Assignment —
Reproduce the data below word for word, omitting the pictures.

----

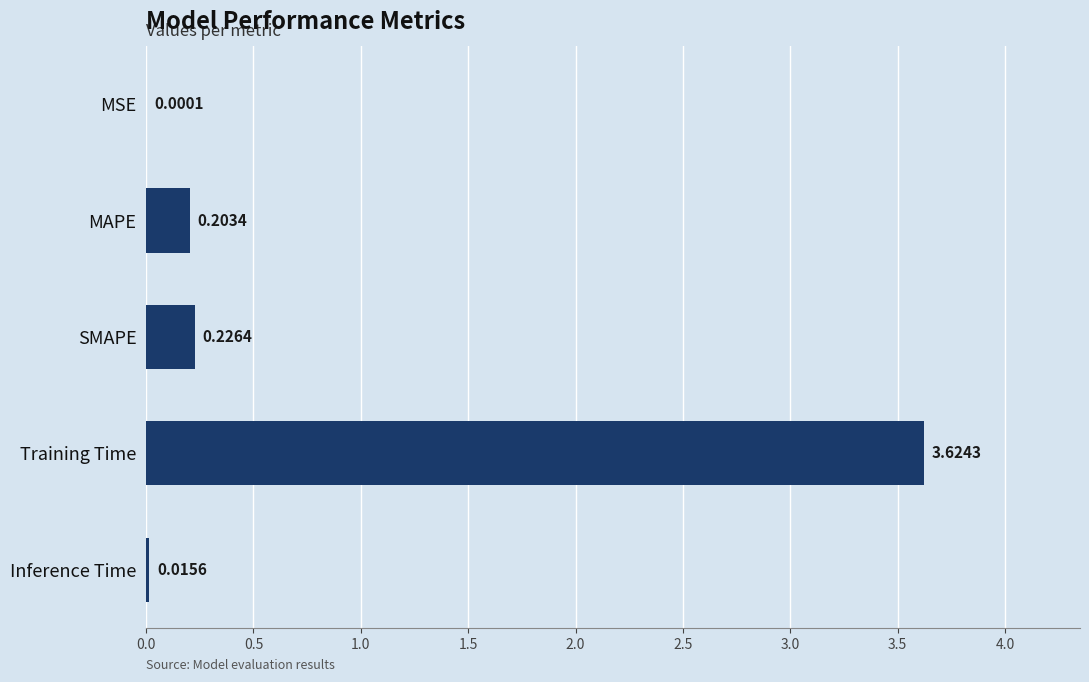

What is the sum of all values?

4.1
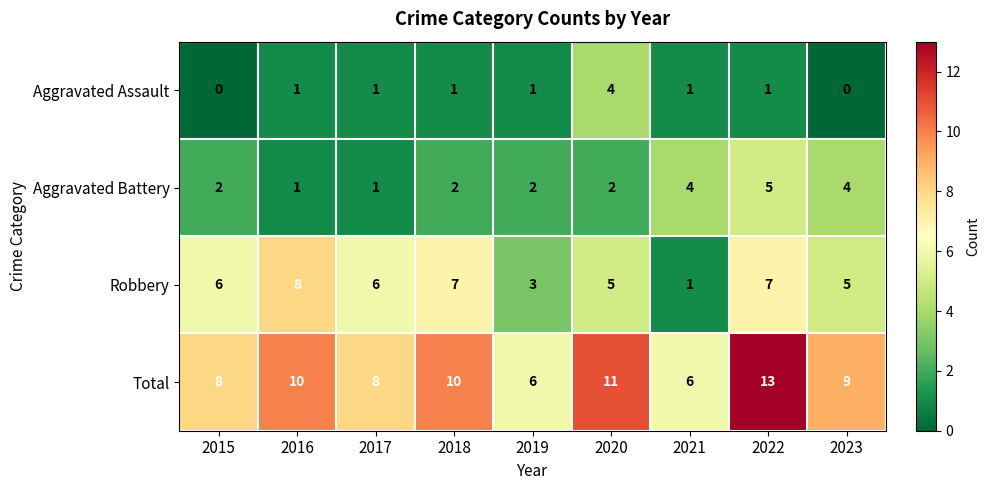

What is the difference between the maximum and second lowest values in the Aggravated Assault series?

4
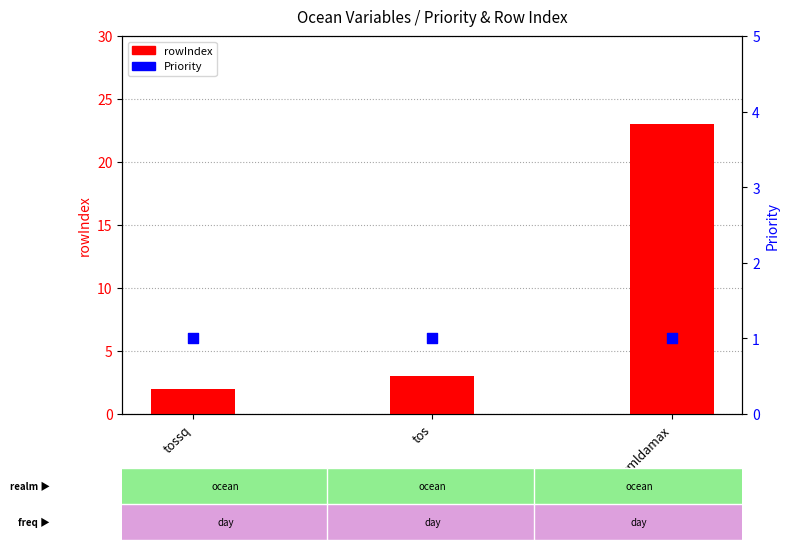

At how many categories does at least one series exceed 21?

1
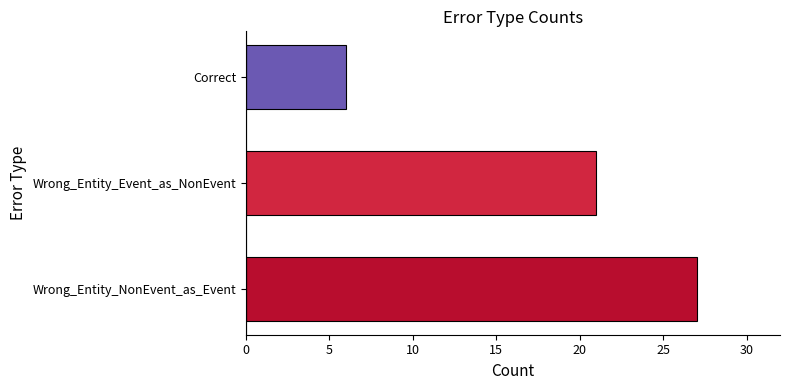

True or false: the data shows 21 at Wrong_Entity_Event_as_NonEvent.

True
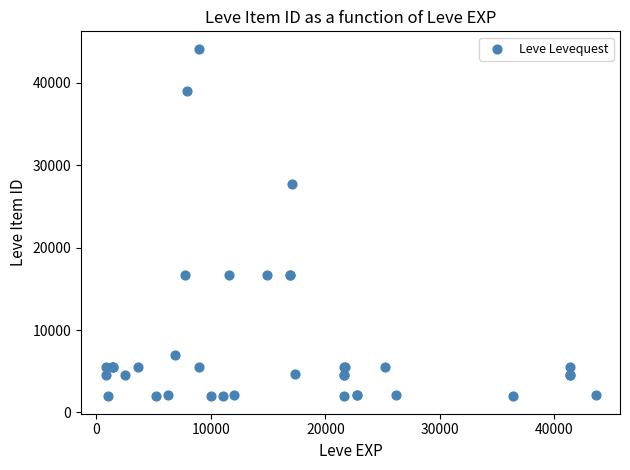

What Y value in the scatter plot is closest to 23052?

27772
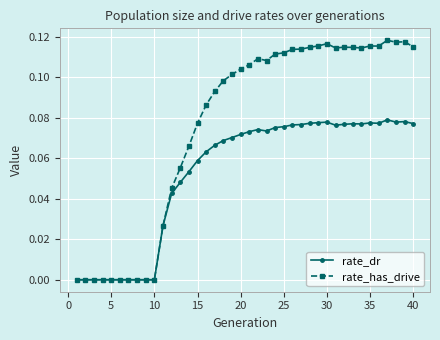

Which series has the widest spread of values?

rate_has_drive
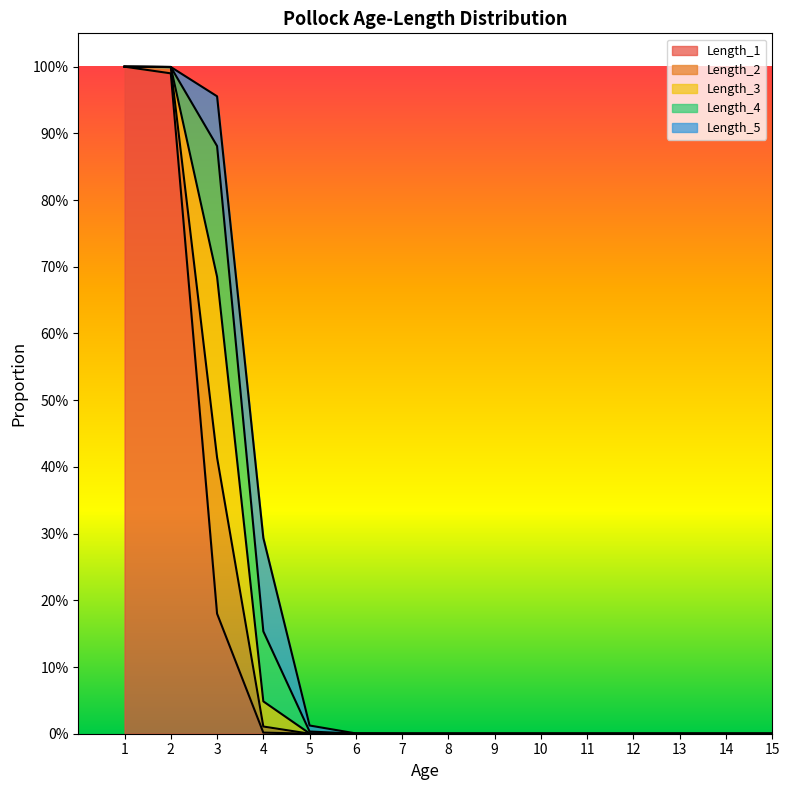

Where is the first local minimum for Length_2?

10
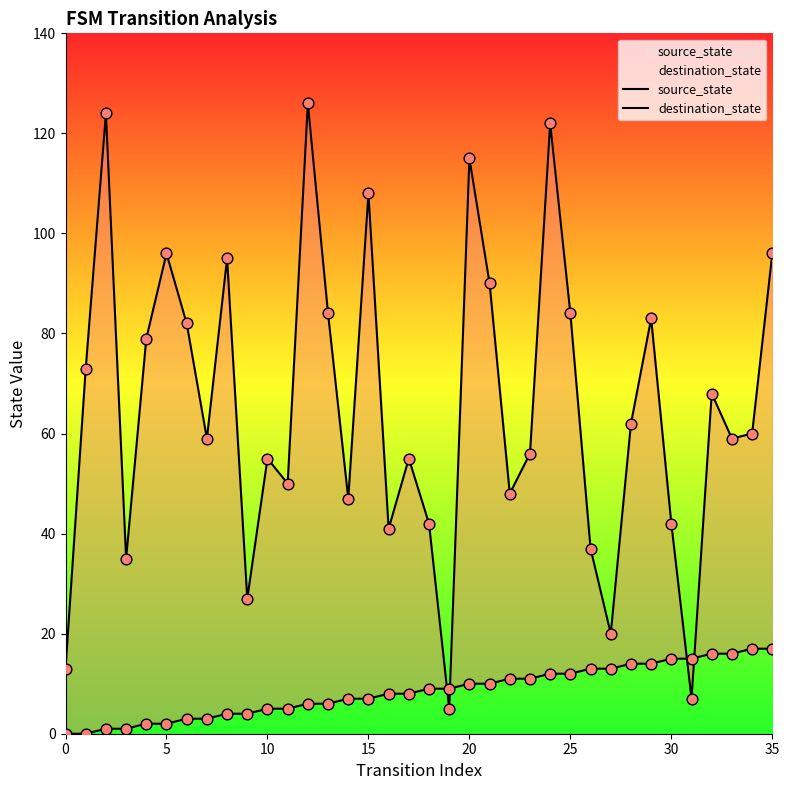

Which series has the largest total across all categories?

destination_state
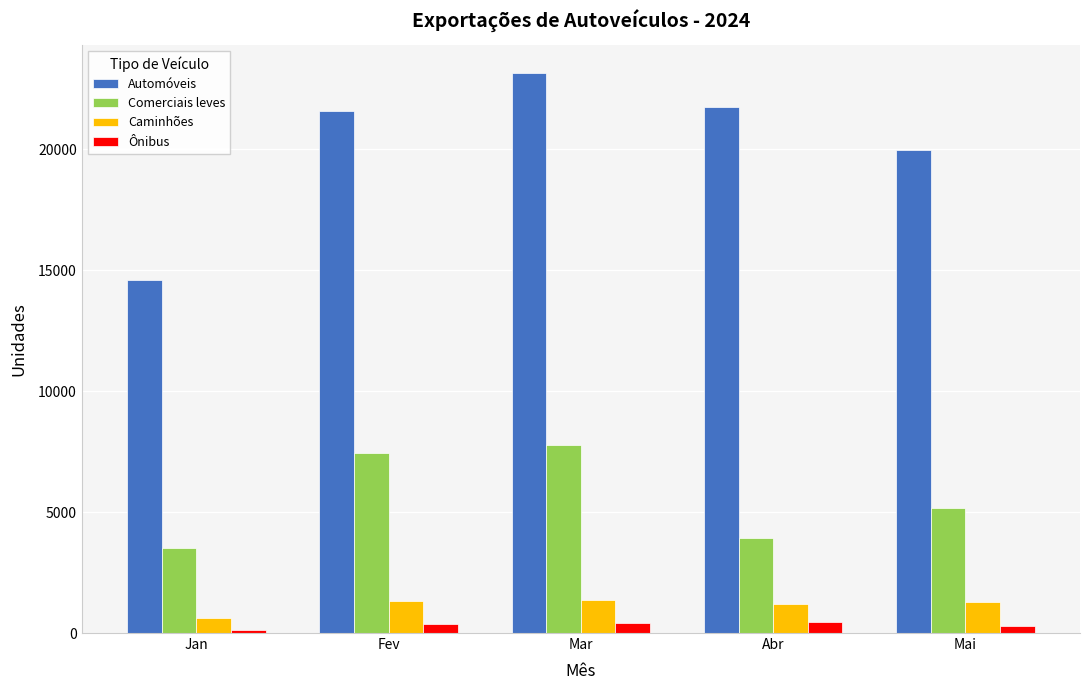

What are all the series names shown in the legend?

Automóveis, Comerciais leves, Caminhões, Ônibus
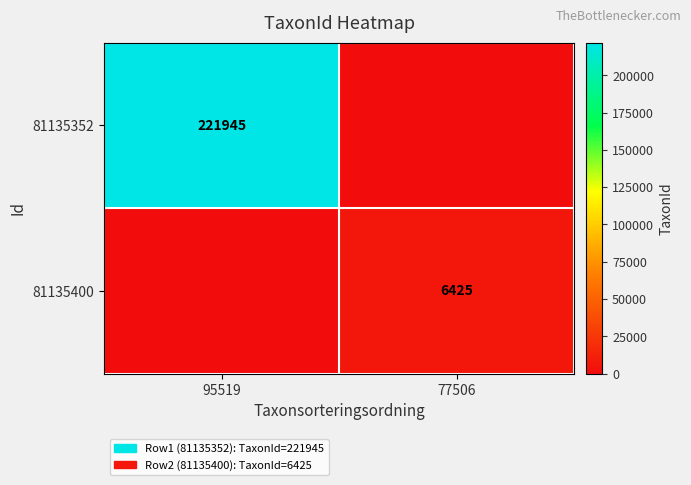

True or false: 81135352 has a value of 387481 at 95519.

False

----

Output of the exercise —
What is the sum of all values?

4.1

What is the difference between the maximum and second lowest values in the Aggravated Assault series?

4

At how many categories does at least one series exceed 21?

1

True or false: the data shows 21 at Wrong_Entity_Event_as_NonEvent.

True

What Y value in the scatter plot is closest to 23052?

27772

Which series has the widest spread of values?

rate_has_drive

Where is the first local minimum for Length_2?

10

Which series has the largest total across all categories?

destination_state

What are all the series names shown in the legend?

Automóveis, Comerciais leves, Caminhões, Ônibus

True or false: 81135352 has a value of 387481 at 95519.

False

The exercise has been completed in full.